Proyek strategis ini mencakup dua jalur vital, yakni Ruas Belik–Watukumpul dan Ruas Gejos–Tlagasana. Nilai investasi yang dikucurkan pun tidak main-main, mencapai Rp3.936.966.412 yang bersumber dari anggaran daerah.
Kepala Bidang Bina Marga DPUTR Kabupaten Pemalang, Joko Tri Asmoro, menyatakan bahwa pihaknya telah menginstruksikan percepatan pembangunan dengan tetap mengedepankan kualitas.”Pengerjaan Paket 7 ini kami targetkan rampung dalam 120 hari kerja. Saat ini penyedia jasa CV Rekan Rukun Berkarya sudah mulai bergerak di bawah pengawasan konsultan Global Desain,” ungkap Joko Tri Asmoro melalui sambungan WhatsApp, Selasa (21/4/2026).

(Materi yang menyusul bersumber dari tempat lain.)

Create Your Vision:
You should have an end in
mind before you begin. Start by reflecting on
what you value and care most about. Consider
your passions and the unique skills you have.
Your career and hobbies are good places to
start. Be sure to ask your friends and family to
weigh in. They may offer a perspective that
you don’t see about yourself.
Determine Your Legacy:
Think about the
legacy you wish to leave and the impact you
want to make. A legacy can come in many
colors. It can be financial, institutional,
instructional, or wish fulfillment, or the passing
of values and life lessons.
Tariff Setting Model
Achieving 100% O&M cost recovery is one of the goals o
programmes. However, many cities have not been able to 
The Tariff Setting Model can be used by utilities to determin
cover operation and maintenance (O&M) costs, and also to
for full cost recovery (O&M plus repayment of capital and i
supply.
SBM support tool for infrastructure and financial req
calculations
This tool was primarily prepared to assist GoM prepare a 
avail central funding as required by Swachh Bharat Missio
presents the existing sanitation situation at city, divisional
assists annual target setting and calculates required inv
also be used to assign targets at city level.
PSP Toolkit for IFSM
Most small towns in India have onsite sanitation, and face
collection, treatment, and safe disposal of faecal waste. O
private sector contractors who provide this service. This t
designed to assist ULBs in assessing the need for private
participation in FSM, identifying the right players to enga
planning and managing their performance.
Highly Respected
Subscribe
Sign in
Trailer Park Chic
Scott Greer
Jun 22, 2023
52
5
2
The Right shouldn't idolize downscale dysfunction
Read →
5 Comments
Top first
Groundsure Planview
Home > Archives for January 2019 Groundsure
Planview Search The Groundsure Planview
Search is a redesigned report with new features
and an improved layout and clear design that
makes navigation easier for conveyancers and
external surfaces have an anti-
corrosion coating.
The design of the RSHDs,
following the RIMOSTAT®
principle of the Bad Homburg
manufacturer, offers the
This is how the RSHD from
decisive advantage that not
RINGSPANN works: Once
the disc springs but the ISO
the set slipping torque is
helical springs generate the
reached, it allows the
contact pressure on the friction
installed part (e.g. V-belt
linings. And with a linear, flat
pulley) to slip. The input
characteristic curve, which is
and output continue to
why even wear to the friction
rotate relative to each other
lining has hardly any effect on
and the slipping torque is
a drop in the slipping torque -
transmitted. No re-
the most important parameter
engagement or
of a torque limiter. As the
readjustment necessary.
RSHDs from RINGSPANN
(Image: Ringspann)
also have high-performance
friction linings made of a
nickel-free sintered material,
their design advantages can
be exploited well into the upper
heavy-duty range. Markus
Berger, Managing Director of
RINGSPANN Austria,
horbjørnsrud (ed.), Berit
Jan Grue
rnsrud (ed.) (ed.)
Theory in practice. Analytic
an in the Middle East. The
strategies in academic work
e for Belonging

Pengawasan Ketat, Pastikan Mutu Maksimal
Agar anggaran miliaran rupiah tersebut menghasilkan kualitas jalan yang awet, DPUTR menerjunkan tim pengawas lapangan secara intensif. Pemantauan dilakukan guna memastikan material dan teknik pengerjaan sesuai dengan kontrak.
Staf UPJI 2, Sugito, yang ditemui langsung saat memantau alat berat di lokasi proyek, menegaskan komitmennya untuk mengawal pengerjaan tersebut hingga tuntas.”Kami dari UPJI 2 melakukan pengawasan secara melekat dan kontinu. Ini penting agar hasilnya maksimal dan tidak mengecewakan. Target kami adalah masyarakat Pemalang bisa menikmati jalan yang halus dan aman,” tegas Sugito.
Dengan dimulainya pengerjaan pada Paket 7 ini, mobilitas warga di kecamatan Belik dan Watukumpul diharapkan segera pulih, sekaligus memperlancar jalur distribusi ekonomi yang selama ini terkendala kondisi jalan.( Joko Longkeyang).